The previous water chute, of steel construction, was originally erected at the White City Exhibition, Shepherd’s Bush – together with other large steel structures such as the great ‘flip flap’ – and as far as can be ascertained, about 1905, and in 1922 was re-erected at the Kursaal, since when it has been in continuous operation. The lasting qualities of steelwork, even in a corrosive marine atmosphere, are well demonstrated by the fact that after 60 years service the structure was still in first class condition. However, although still functioning up to the time of its demolition in 1963, the design has become obsolete and uneconomical as the time taken by the cars to reach the top was unduly long, the turnaround procedure at the top and bottom was cumbersome and twenty attendants were necessary to ensure smooth operation.
Water chutes of this type built elsewhere during the past few years have been of timber construction and thus the Kursaal authorities had to decide whether to build in this or some other material. Very serious consideration was given to this matter and after careful research it was found that steelwork would not only be more economical but also easier and quicker to erect and, being galvanized, easier and cheaper to maintain.
Had timber been used it would have been expensive impregnated Canadian Pitch Pine specially imported because of the considerable lengths required, and the fabrication of the structure on site would have been a lengthy process: with the present shortage of carpenters the latter factor was also of considerable importance. Also, because of the need for periodic painting, maintenance would have been quite expensive. For these reasons it was decided to erect a steel structure of similar size and contour to those already erected in timber at Manchester and Battersea Park to the designs of Sir Leslie Josephs.
The new water chute structure is designed to B.S. 449, using steel (mainly angles) to B.S. 15. It was wholly fabricated at works, welded as far as transport considerations would permit and galvanized. All site connections were bolted. Steel was employed wherever practical, i.e. the framework for the station building walkways, the splash screen and the elevated track supporting structures – which include the forward and return ramps and top loop.
The overall dimensions of the structure are: length 321 ft. 6 in.; width 54 ft. 6 in.; height to top level of track 50 ft.; height to top of towers 61 ft 6 in. The total length of the track is 692 ft.
The new water chute has six boats, each carrying six passengers and, in contrast to the previous water chute, it can be operated by only five instead of twenty attendants. Each boat enters the station to load with passengers and is then pulled to the top of the incline by a motor-driven endless chain. Here it is released from the chain whilst on a slight fall in the track which gives it initial momentum to continue the journey around the banked half circle to reach the beginning of the downward run. An emergency braking system is provided at this point. Then, accelerating very quickly, it plunges downwards into the water 50 ft. below with a tremendous splash and finally continues its journey around the lower half circle to return to the station under the control of a braking system comprising squeeze-type angles.
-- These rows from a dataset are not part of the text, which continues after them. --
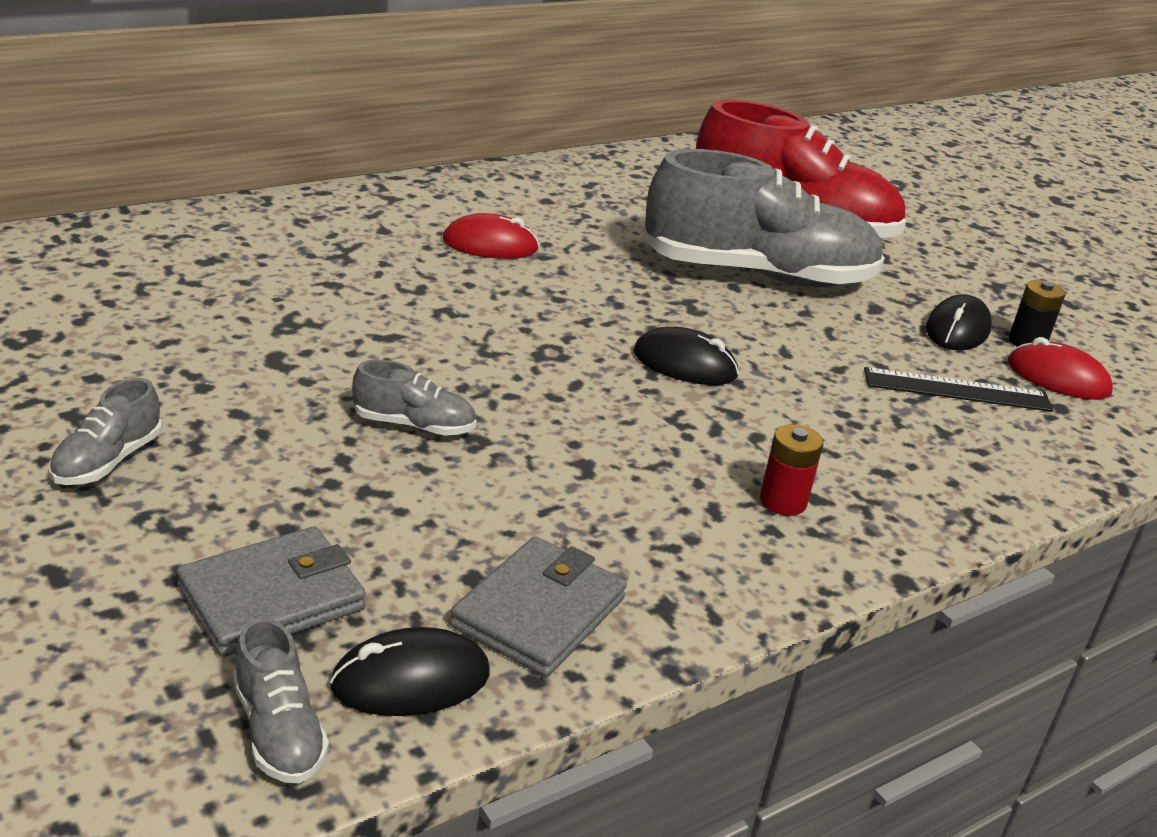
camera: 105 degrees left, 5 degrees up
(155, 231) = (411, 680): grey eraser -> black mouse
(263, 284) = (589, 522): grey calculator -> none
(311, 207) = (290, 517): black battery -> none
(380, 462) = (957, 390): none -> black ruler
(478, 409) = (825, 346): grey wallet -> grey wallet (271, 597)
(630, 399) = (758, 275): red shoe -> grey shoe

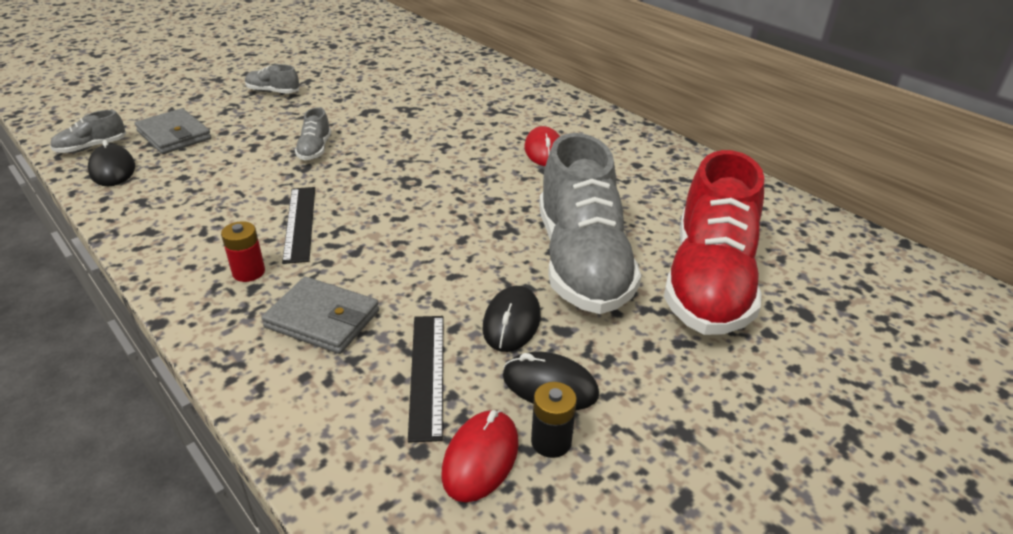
camera: 85 degrees right, 5 degrees up
(538, 612) = (152, 195): grey wallet -> grey wallet (323, 319)
(656, 453) = (299, 223): none -> black ruler
(685, 364) = (414, 230): black mouse -> black mouse (511, 322)

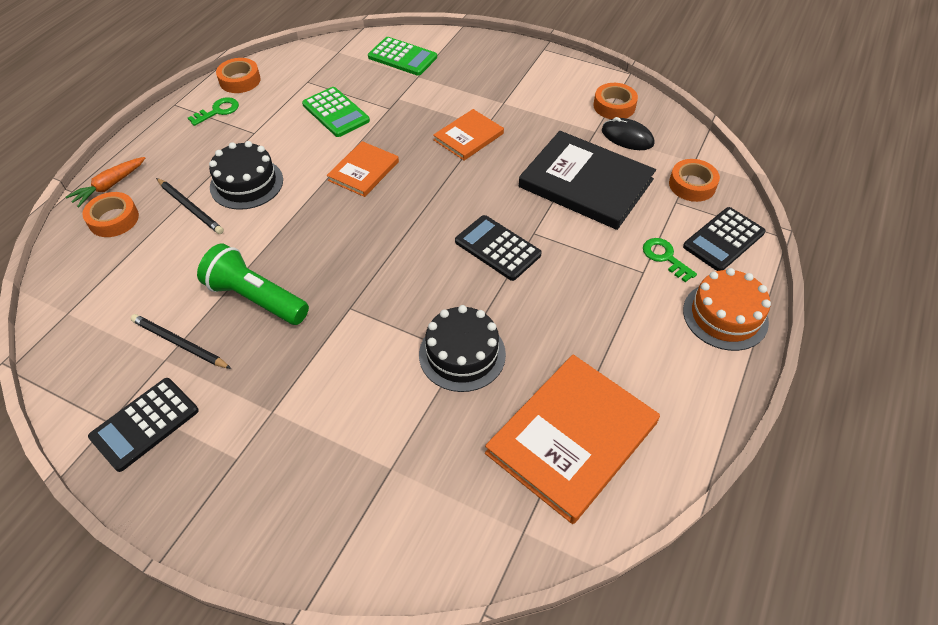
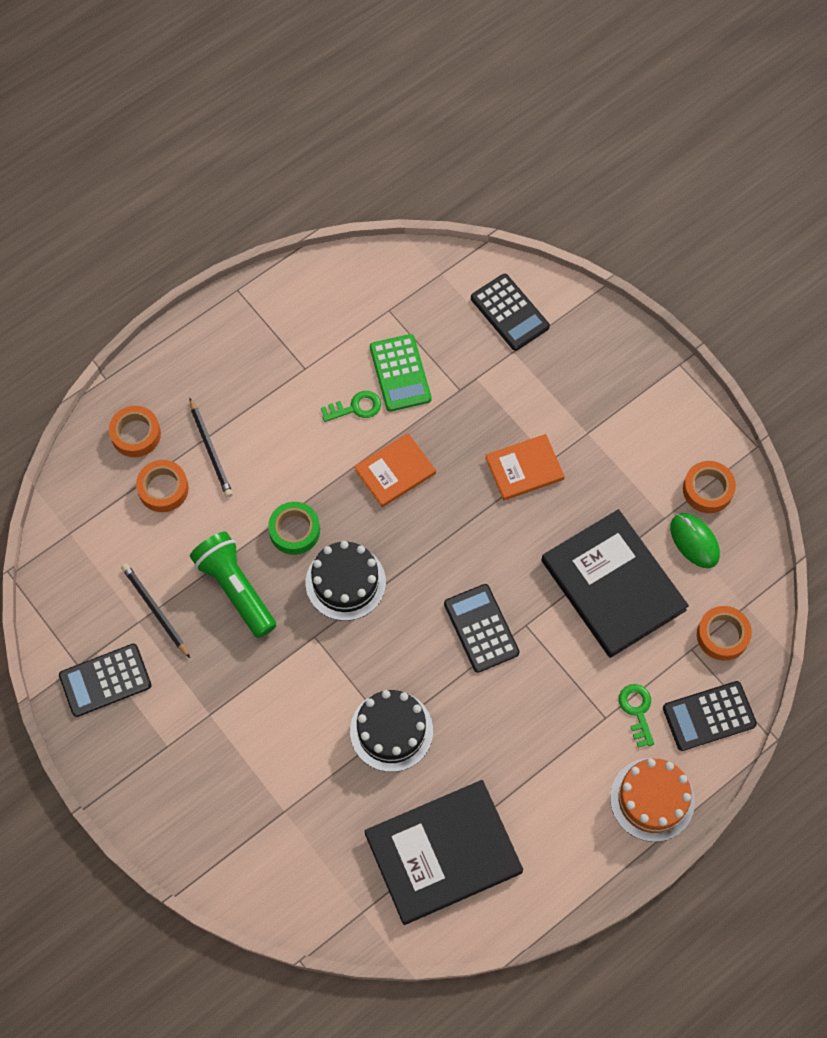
camera: 25 degrees right, 15 degrees up
(110, 186) = (143, 387): orange carrot -> none
(218, 111) = (279, 319): green key -> green key (356, 407)
(240, 80) = (317, 279): orange tape -> orange tape (163, 489)
(246, 183) = (274, 439): black cake -> black cake (345, 582)
(294, 237) = (294, 531): none -> green tape
(402, 57) = (509, 312): green calculator -> black calculator
(572, 438) = (443, 853): orange book -> black book
(627, 137) = (694, 541): black mouse -> green mouse

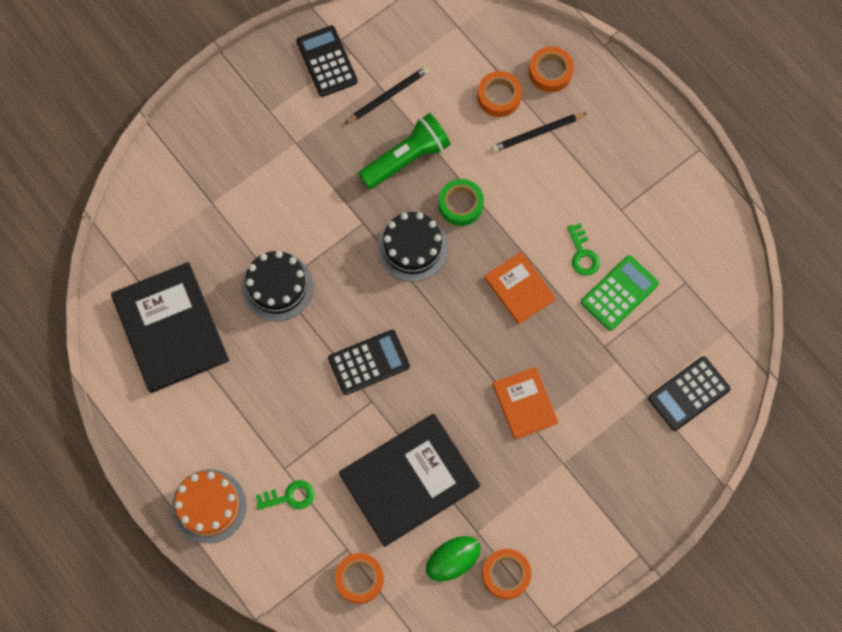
camera: 90 degrees right, 5 degrees up
(400, 373) = (619, 293): green calculator -> green calculator turned 150 degrees clockwise
(709, 716) = (283, 561): black calculator -> none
As the boats travel around the circuit the structure is subjected to very severe shock loads and thus maximum strength and rigidity are essential requirements. The elevated portion comprises a series of braced towers of varying heights designed as cantilevers from the ground level bases to resist wind pressure: a system of inter-connecting cross bracing ensure necessary rigidity. Horizontal semi-circular braced girders at the top level take the thrust induced by the surge action of the boats during the semi-circular run before entering the slide. The entire elevated horizontal length of the structure is anchored with angles at track level from the top to the lower end, where they are secured in concrete blocks.
At the top are two decorative features in the form of flag towers comprising a frame of tubes and angles faced with 1/8 in. thick galvanised fluted plate, slotted to minimise the effect of wind pressure.
Normally structures of this type require considerable checking and adjustment after the preliminary test runs but in the case of this water chute the proprietors found everything perfectly satisfactory from the initial switch on. In their opinion this success originated in the drawing office, followed by accurate workmanship in the fabricating yard of the contractor.